Robots to build ‘self-repairing’ cities, fix street lamps & potholes
Judgment day and the rise of the machines just took an almighty step closer after an English university announced it is spending £4.2 million on a project to create “self-repairing cities” that employs robots to fix infrastructure problems.
Although not quite on the scale of Skynet and Terminator cyborgs, a team of University of Leeds researchers will create small robots that can identify and fix a number of problems including broken street lights and potholes, which will mean repair work is less disruptive to the public.
Some of the plans include drones that can fly on to the top of street lights to carry out repair work. Others will fix potholes in the road, while robots set lose in subterranean pipes will be responsible for monitoring and maintenance.
Head of the research team Professor Phil Purnell said he wanted Leeds to become a pioneering city.
“We want to make Leeds the first city in the world to have zero disruption from street works.
“We can support infrastructure which can be entirely maintained by robots and make the disruption caused by the constant digging up the road in our cities a thing of the past.”
Team member Dr. Rob Richardson said the robots could eliminate the need for closed roads and hefty equipment.
“Our robots will undertake precision repairs and avoid the need for large construction vehicles in the heart of our cities.”
The team will also look at the social, environmental, political and economic impact of the new technologies.
The project is part of the £21 million (US$32.5 million) Engineering Grand Challenges project, which is part of the Engineering and Physical Sciences Research Council (EPSRC).
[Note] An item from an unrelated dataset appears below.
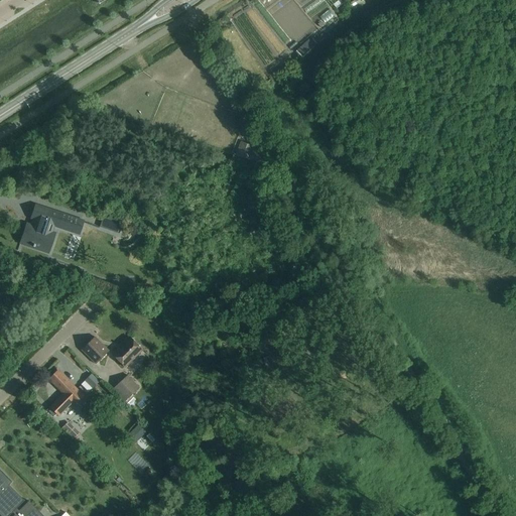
[(302,57),(315,45),(309,39),(296,51),(302,57)]
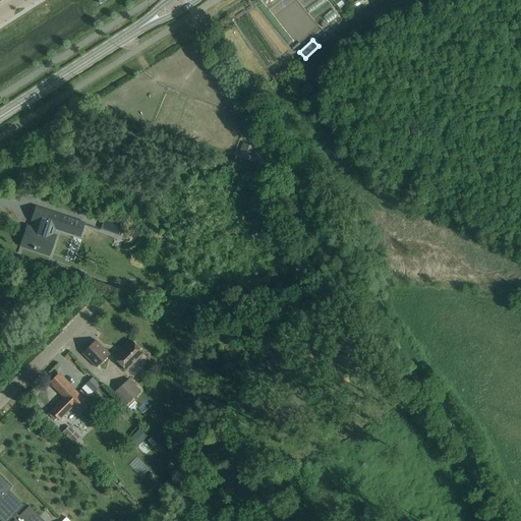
[(263,149),(243,142),(238,156),(250,160),(250,161),(248,165),(249,166),(257,169),(257,168),(259,163),(259,164),(262,164),(263,163),(266,154),(261,152),(262,151),(263,149)]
The announcement comes just weeks after research from the University of Oxford and financial giant Deloitte showed that roughly 35 percent of jobs in the UK are at risk of becoming computerized during the next two decades.
Office jobs which require the repetitive creation of spreadsheets or reports could easily become computerized, but other manual jobs such as taxi driving and factory work could also be replaced by robotics.